ManimCommunity / manim-voiceover

Manim plugin for all things voiceover
https://voiceover.manim.community/en/stable
MIT License
154 stars 20 forks source link

Add Elevenlabs service #83

Closed mohit2152sharma closed 4 months ago

mohit2152sharma commented 4 months ago

Added support for elevenlabs, with better parameter support. Have the option to select voice based on voice_name or voice_id. Also change the settings of voice using voice_settings parameter.

Remaining tasks:

mohit2152sharma commented 4 months ago

@osolmaz , have you had a chance to review the PR? If any changes, let me know...

osolmaz commented 4 months ago

Thank you!

I did some minor refactors.

I notice some issues that might be related to the library itself, like cached audio files are not used and are regenerated every run. This is not good since the API is not free. Will try to resolve those now.

In the meanwhile, can you add documentation? Like I saw this, but there was no such section on that page:

Check out https://voiceover.manim.community/en/stable/services.html#elevenlabs to learn how to create an account and get your subscription key.
osolmaz commented 4 months ago

@mohit2152sharma I improved caching behavior and enabled transcription with Whisper by default. This is necessary to use bookmarks.

Can you check whether Elevenlabs API returns word boundaries (timestamps for beginning of each word in the audio)? I looked briefly and couldn't see it, but I feel like it might be hidden somewhere.

mohit2152sharma commented 4 months ago

@osolmaz , I added the documentation. For the bookmark part, it wasn't working for me until i changed "voice_settings": self.voice.model_dump(exclude_none=True). (I tested it with examples/bookmark-example.py setting ElevenlabsService, the animation did get triggered at mentioned bookmarks)

Regarding caching I assumed that it was a bug as it wasn't respecting the --disable_caching flag. But after using elvenlabs for couple of days, I have realised now that it was a good behaviour.
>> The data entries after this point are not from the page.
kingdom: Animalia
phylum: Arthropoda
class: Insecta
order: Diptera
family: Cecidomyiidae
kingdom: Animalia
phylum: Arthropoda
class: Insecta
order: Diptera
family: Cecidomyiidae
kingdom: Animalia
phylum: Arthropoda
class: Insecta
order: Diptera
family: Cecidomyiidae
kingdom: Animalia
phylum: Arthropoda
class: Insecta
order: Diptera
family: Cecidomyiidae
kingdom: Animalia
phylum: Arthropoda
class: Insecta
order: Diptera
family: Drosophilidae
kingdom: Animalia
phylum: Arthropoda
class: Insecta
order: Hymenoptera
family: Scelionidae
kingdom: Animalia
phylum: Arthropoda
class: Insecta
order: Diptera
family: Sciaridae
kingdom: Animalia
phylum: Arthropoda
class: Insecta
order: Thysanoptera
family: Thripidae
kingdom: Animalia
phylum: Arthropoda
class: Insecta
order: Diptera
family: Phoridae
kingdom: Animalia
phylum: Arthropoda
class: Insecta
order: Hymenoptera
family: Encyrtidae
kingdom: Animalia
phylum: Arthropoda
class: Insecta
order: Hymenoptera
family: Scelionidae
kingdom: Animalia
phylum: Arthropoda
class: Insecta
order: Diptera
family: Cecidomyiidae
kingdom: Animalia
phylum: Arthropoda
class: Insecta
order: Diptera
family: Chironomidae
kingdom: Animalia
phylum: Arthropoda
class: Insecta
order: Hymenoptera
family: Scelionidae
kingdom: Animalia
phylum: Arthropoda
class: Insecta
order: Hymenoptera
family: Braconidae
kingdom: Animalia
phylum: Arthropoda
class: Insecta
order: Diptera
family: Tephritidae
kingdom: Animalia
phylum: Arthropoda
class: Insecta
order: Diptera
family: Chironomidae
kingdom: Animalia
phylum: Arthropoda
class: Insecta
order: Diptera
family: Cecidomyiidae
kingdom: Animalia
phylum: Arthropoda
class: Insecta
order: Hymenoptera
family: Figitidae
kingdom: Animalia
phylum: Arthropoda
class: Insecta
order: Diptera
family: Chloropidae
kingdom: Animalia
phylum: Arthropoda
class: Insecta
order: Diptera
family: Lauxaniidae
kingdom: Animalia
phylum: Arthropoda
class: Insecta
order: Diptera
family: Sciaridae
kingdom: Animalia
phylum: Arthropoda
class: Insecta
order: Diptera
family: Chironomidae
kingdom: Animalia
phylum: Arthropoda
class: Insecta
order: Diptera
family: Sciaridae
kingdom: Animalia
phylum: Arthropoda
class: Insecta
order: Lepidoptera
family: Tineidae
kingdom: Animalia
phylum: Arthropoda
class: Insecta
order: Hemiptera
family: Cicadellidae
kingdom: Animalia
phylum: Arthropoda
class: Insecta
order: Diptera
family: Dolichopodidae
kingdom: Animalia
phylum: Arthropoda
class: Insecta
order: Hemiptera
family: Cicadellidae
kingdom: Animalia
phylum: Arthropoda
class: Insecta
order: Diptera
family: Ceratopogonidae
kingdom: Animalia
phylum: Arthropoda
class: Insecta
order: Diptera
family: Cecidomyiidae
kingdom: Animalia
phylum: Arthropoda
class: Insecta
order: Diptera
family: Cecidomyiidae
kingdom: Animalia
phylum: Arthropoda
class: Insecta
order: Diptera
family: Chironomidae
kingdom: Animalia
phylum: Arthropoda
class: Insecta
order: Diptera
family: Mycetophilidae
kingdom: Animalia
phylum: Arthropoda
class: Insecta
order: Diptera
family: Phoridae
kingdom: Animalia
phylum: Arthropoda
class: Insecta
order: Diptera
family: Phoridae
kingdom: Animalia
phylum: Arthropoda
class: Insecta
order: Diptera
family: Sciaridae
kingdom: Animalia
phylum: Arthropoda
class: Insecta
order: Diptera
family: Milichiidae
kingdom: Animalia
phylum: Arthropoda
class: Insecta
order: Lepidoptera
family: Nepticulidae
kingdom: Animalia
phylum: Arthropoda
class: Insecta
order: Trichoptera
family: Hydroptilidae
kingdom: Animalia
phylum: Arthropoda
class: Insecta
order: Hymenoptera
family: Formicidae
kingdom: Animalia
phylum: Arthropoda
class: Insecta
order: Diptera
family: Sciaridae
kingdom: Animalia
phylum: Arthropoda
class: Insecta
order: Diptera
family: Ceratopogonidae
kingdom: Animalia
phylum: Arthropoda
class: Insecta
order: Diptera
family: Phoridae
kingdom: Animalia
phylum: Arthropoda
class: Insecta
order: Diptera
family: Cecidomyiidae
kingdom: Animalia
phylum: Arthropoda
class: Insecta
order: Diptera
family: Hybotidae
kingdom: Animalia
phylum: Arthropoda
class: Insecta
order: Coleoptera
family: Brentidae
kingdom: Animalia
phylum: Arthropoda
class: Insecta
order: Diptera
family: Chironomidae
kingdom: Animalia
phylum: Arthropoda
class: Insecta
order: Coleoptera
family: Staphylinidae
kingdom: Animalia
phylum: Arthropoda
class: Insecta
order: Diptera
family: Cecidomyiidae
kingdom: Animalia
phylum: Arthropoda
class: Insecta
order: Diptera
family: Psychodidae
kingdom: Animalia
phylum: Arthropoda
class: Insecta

Thanks for reverting it.

osolmaz commented 4 months ago

I just ran the bookmark example using the default voice, the quality out of the box is insane.

You could get to something very reasonable with a little tweaking.

https://github.com/ManimCommunity/manim-voiceover/assets/2453968/9422daed-a3c6-4e12-a0c1-2b3dd711704f

osolmaz commented 4 months ago

Btw --disable_caching is necesssary because of a Manim bug with adding sound.